Most companies in the industry also allow users to pay businesses online, which is another fast-growing segment.
Clinging to the ‘old-fashioned way’
Tom Roberts, senior vice president of marketing for e-payments with financial technology company Fiserv, says person-to-person payments are taking off, but widespread adoption will require changing ingrained habits. “When it comes to moving money between your family and friends, people still do it the old-fashioned way, using primarily cash and checks,” he says. “Everything else has moved to a digital format.”
He likens the trend to online bill pay, which started in the late 1990s. It took several years before most people felt comfortable paying bills on their computers. Today, 46.5 percent of bills are paid online and 2 percent are paid via mobile phone, according to the Western Union Payments Money Mindset Index, a survey conducted in 2012.
Fiserv has a service called Popmoney, which allows customers of about 2,000 banks and credit unions to send money to people or businesses online. Users unaffiliated with one of those financial institutions can sign up for an account on Popmoney’s website.
Roberts says the company sees two main groups of users: Young people, aged 24 to 34, who use it to pay roommates for rent and other household bills; and a group he calls “digitally active harried parents,” aged 44 to 54, who use it to pay for kids’ needs, such as tutoring or an end-of-season gift for the lacrosse coach.
Popmoney’s average transaction amount is about $400, he says. The company does not release usage data, but says the number of users has been more than doubling every year.
Jordan Lampe, a spokesman for Dwolla, says growth in the industry is fueled by a changing understanding of what technology can do. Quick digital interactions on social media are paving the way for changes in the electronic payments space, he says.
“Now we’re getting to a stage where consumer technology and social networks have created this new expectation, where these consumers place a premium on convenience,” he says. “People have started thinking of payments not as checks, but as Facebook friends, or SMS [texts], or the ability to pay based on how close they are because their phones are next to each other. This is what consumers are coming to expect from money.”
Lampe says that people often begin using Dwolla on a limited basis, but then expand use once they get comfortable with it. The company had roughly 100,000 users at the end of 2012.
Steve Dunn, a 40-year-old lawyer from Charlotte, N.C., provides an example of how consumers are increasing their use of digital payments.
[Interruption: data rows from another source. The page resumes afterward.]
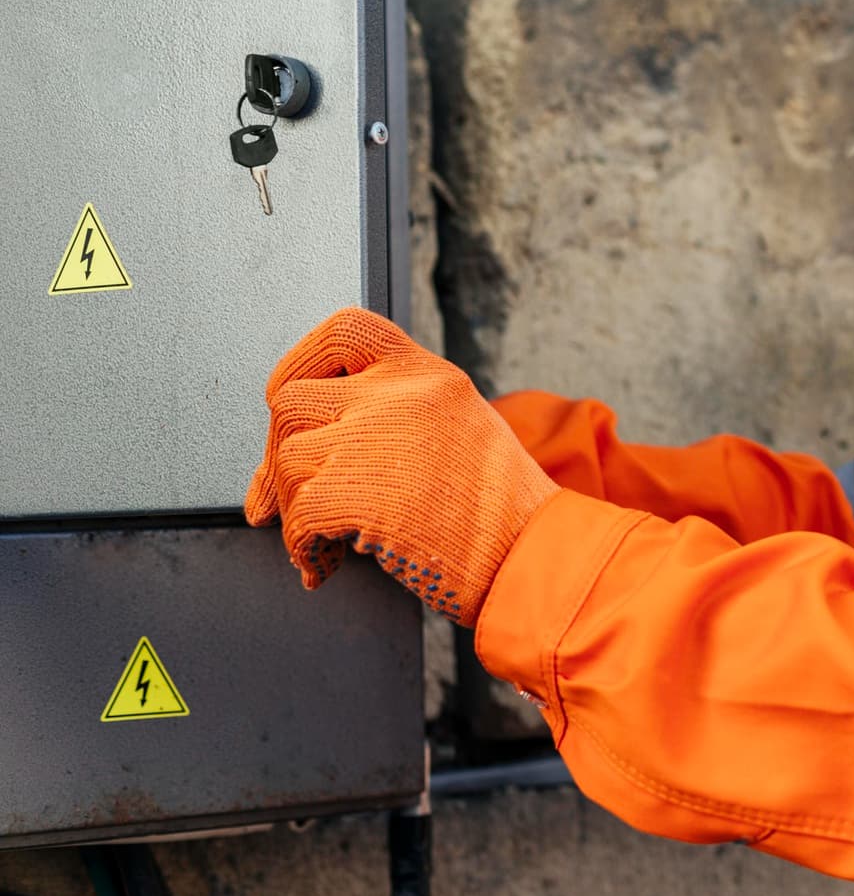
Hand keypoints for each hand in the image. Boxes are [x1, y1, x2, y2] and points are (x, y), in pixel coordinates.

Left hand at [245, 308, 558, 625]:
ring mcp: (377, 439)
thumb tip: (321, 438)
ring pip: (288, 461)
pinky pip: (297, 515)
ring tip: (320, 542)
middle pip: (291, 400)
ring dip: (291, 510)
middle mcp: (401, 395)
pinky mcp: (359, 493)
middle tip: (279, 496)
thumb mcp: (462, 428)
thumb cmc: (503, 510)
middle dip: (276, 455)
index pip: (343, 331)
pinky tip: (324, 564)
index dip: (300, 364)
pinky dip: (301, 547)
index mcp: (428, 374)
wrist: (535, 556)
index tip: (287, 402)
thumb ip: (400, 414)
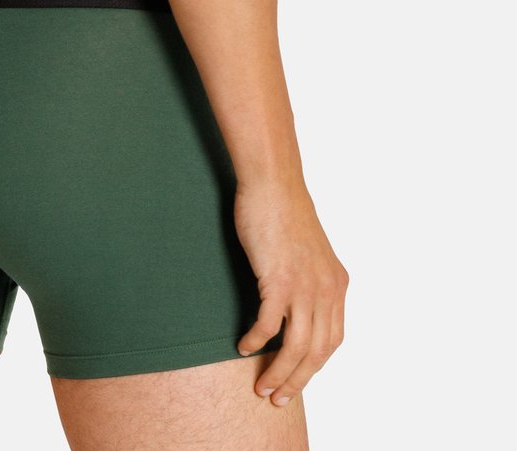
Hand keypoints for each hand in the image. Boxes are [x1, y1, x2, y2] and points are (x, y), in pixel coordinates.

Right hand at [234, 176, 348, 407]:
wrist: (273, 183)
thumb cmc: (284, 212)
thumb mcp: (310, 254)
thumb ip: (311, 281)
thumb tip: (297, 308)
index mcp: (337, 284)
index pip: (333, 341)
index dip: (314, 367)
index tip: (296, 381)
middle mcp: (327, 289)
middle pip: (317, 352)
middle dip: (297, 380)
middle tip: (276, 396)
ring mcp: (304, 286)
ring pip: (297, 347)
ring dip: (279, 372)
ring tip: (262, 385)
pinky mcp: (279, 279)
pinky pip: (269, 324)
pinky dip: (257, 341)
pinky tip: (244, 346)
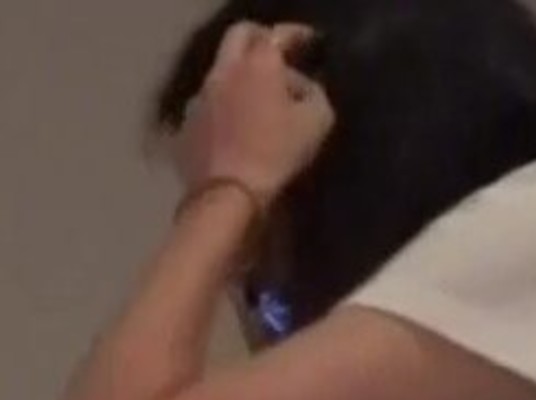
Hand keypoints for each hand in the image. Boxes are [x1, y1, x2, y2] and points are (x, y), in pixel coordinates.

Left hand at [175, 22, 334, 208]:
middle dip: (258, 41)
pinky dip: (222, 114)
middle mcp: (225, 69)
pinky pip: (208, 110)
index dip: (297, 36)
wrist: (228, 196)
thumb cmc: (277, 155)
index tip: (308, 44)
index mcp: (258, 62)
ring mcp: (200, 97)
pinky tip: (232, 133)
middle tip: (274, 58)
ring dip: (237, 81)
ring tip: (252, 103)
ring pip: (221, 74)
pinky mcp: (186, 126)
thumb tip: (304, 89)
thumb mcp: (317, 124)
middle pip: (240, 36)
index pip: (279, 34)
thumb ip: (316, 96)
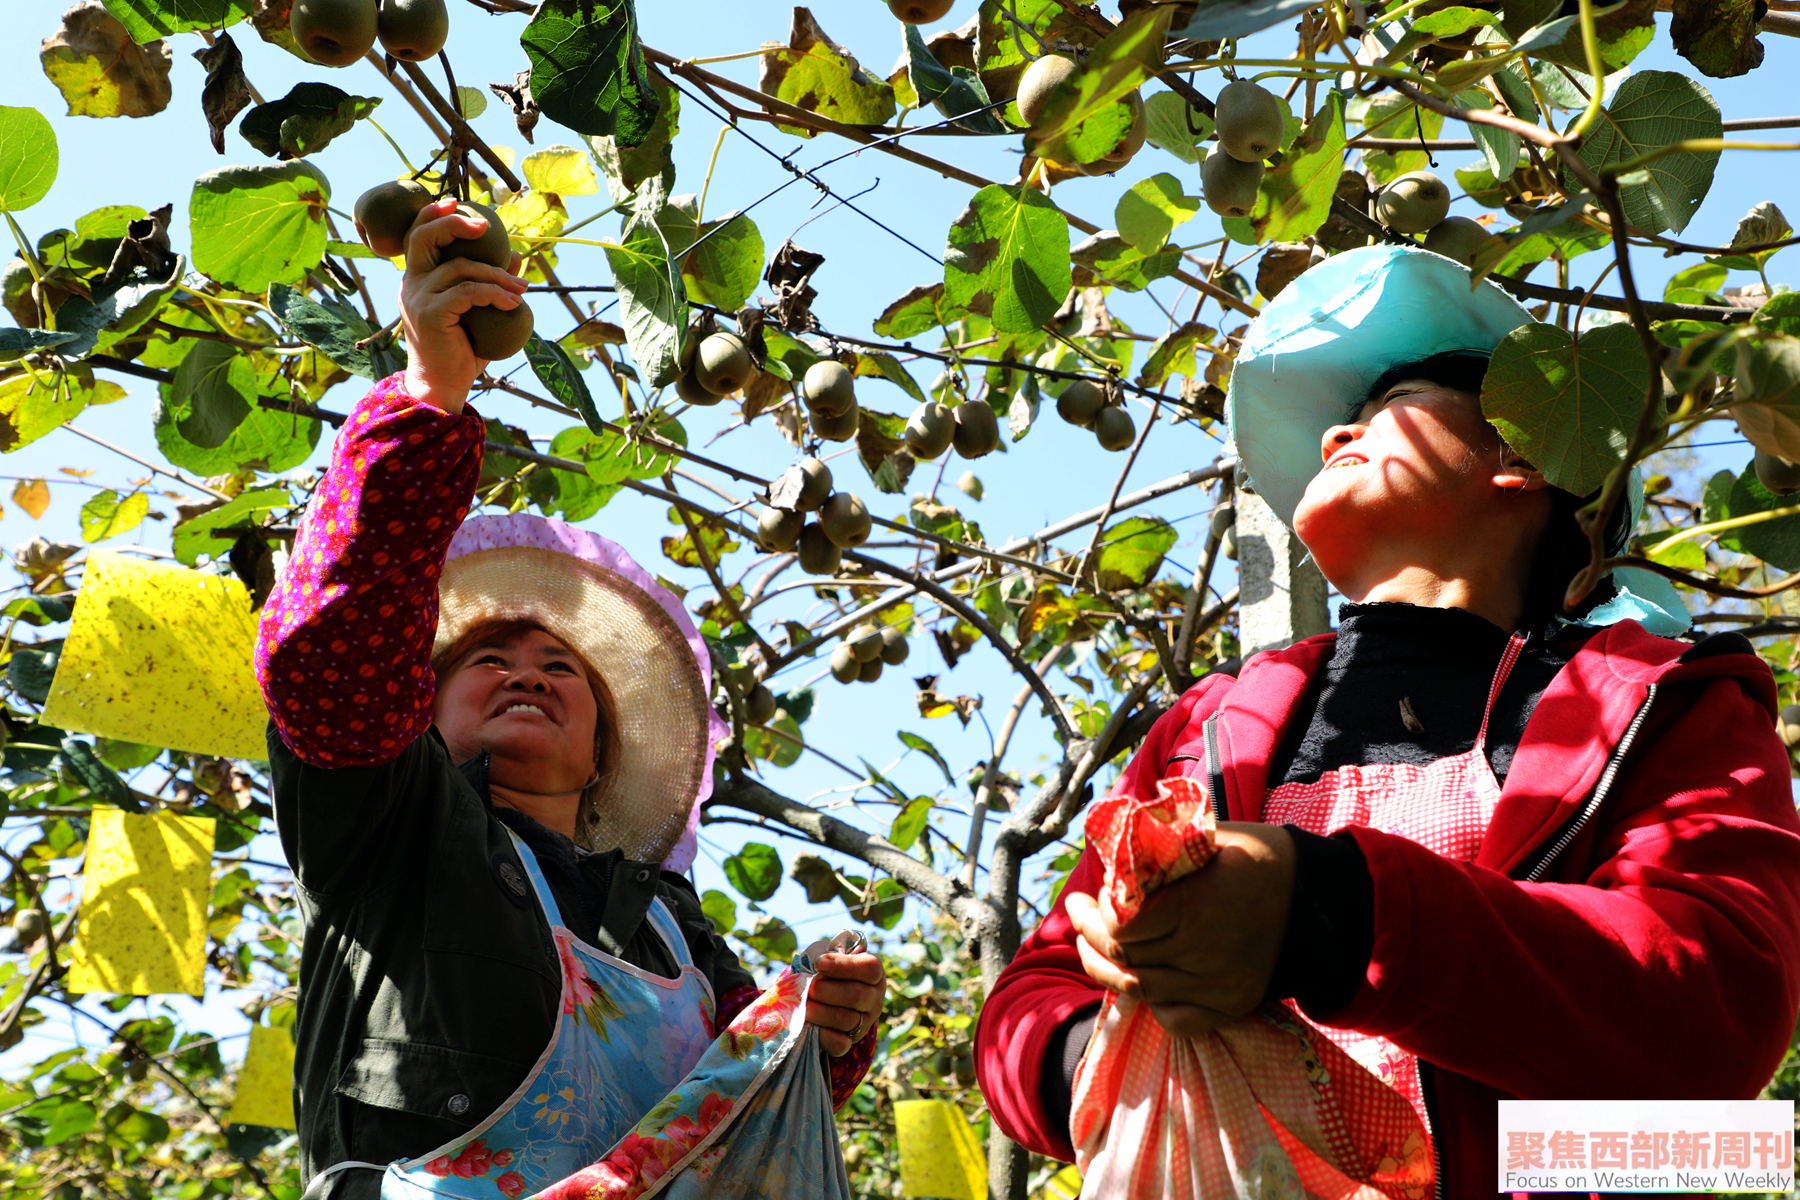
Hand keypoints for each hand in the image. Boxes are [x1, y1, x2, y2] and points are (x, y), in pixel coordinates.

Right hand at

He first started paying for things online more than 10 years ago, when he opened a PayPal account to buy baseball cards on eBay of an obscure Minnesota Twins first baseman from the mid-1990s who shared his name.
From there, he went on to buy items such as artwork or concert posters of the rock band Phish, because he found online payments convenient and most of the sellers did not accept his preferred method of payment, credit cards.
Today, he uses PayPal to pay the $75 dues to the commissioner of his fantasy football league, or to enter a friend’s NCAA basketball pool.
“It’s instant, and it’s a very convenient way of exchanging money,” he says. “It’s very useful for transactions between people who are not physically close to each other.”